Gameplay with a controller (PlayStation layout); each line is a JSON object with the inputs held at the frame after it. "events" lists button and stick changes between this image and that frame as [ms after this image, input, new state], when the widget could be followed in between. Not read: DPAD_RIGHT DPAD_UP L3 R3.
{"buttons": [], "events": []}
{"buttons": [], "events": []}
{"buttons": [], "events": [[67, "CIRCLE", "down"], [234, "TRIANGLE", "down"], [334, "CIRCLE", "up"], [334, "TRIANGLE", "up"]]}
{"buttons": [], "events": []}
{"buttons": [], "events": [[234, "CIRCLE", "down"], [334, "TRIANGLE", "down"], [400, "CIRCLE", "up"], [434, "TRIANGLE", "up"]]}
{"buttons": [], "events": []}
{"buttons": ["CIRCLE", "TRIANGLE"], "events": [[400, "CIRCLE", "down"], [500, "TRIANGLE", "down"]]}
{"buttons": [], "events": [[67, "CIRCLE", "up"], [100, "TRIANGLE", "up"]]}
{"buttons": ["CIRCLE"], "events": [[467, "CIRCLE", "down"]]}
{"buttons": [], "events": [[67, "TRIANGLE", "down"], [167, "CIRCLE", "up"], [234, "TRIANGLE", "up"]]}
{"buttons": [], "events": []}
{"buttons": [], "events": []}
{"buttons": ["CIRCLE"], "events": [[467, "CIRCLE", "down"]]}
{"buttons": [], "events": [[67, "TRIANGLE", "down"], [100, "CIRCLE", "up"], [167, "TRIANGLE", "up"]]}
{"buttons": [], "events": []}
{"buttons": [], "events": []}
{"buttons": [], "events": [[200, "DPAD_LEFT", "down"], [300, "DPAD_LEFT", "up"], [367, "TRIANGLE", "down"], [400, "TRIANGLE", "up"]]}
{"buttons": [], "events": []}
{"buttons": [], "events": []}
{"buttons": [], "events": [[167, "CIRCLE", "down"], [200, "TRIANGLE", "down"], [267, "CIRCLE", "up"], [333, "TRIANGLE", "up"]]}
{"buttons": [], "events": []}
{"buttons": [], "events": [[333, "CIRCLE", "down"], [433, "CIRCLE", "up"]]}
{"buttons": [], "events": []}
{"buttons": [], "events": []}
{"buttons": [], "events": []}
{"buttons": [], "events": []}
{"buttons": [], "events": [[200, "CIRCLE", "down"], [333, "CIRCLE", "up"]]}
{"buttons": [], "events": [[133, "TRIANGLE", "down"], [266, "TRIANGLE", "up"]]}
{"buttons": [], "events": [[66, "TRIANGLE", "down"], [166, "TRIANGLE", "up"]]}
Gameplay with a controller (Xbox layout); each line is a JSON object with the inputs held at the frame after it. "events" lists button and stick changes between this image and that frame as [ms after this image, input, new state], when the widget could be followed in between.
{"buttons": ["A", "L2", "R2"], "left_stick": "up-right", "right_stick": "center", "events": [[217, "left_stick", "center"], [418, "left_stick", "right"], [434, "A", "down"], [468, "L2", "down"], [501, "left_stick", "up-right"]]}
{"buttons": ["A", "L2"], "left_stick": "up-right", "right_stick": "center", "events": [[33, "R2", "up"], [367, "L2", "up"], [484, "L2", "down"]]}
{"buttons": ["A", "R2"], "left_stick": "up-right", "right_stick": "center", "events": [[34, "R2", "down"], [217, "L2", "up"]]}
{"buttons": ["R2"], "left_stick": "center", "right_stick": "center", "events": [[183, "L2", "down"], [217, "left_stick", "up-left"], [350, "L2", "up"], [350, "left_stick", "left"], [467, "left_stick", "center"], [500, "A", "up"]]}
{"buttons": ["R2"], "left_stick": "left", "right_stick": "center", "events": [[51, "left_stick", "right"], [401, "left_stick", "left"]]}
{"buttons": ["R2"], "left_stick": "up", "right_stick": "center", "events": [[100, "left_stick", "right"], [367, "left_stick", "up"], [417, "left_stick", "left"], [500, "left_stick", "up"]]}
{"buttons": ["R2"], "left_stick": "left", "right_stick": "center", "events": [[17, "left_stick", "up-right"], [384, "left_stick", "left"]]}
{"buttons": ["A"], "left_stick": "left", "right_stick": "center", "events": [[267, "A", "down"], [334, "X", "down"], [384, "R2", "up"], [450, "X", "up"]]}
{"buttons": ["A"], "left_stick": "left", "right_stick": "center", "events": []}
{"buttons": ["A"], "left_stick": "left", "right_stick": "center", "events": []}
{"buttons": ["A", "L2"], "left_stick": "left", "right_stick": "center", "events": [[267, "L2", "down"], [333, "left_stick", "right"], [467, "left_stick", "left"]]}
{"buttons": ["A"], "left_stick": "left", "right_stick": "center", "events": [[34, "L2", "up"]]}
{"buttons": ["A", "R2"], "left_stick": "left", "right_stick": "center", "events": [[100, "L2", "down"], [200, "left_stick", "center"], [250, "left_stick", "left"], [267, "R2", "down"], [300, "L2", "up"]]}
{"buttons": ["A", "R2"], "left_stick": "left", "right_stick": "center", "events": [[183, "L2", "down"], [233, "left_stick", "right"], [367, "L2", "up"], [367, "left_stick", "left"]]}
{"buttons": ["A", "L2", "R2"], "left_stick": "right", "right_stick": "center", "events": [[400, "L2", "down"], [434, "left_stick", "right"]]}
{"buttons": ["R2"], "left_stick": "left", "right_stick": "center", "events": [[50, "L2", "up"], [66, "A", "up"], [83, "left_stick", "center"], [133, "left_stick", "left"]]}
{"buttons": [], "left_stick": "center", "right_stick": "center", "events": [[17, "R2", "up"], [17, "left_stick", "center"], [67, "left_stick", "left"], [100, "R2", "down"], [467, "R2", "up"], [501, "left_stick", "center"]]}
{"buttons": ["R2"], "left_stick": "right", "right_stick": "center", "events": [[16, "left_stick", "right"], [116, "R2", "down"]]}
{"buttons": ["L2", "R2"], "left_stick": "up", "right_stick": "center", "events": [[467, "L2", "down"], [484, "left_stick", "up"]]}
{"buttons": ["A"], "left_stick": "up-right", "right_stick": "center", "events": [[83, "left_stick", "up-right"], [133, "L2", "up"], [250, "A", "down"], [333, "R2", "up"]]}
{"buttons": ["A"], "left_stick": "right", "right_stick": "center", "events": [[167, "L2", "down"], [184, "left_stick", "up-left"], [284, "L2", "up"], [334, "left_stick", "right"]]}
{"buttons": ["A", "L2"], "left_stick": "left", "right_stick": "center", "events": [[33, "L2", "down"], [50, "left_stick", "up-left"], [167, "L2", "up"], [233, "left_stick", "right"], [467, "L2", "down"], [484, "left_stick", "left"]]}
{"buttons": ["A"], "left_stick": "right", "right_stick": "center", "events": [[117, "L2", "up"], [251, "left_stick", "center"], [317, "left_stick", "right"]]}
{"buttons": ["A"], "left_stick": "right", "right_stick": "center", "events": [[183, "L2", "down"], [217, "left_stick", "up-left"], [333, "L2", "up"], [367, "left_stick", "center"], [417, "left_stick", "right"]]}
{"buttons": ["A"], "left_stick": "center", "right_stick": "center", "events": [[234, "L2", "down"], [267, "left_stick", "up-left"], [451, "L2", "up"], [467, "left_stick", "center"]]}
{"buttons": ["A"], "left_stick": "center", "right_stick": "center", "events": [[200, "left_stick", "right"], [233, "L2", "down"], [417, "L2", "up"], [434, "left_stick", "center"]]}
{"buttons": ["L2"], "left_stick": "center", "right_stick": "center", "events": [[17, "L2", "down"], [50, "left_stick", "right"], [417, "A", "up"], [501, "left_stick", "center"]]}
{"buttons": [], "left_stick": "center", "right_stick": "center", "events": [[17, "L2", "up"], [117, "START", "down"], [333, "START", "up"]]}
________________
PROBLEM REQUIREMENTS: Each line in the listing where the word "widget" is found is to be copied.

ANSWER FOR THE TASK:
Gameplay with a controller (PlayStation layout); each line is a JSON object with the inputs held at the frame after it. "events" lists button and stick changes between this image and that frame as [ms after this image, input, new state], when the widget could be followed in between. Not read: DPAD_RIGHT DPAD_UP L3 R3.
Gameplay with a controller (Xbox layout); each line is a JSON object with the inputs held at the frame after it. "events" lists button and stick changes between this image and that frame as [ms after this image, input, new state], when the widget could be followed in between.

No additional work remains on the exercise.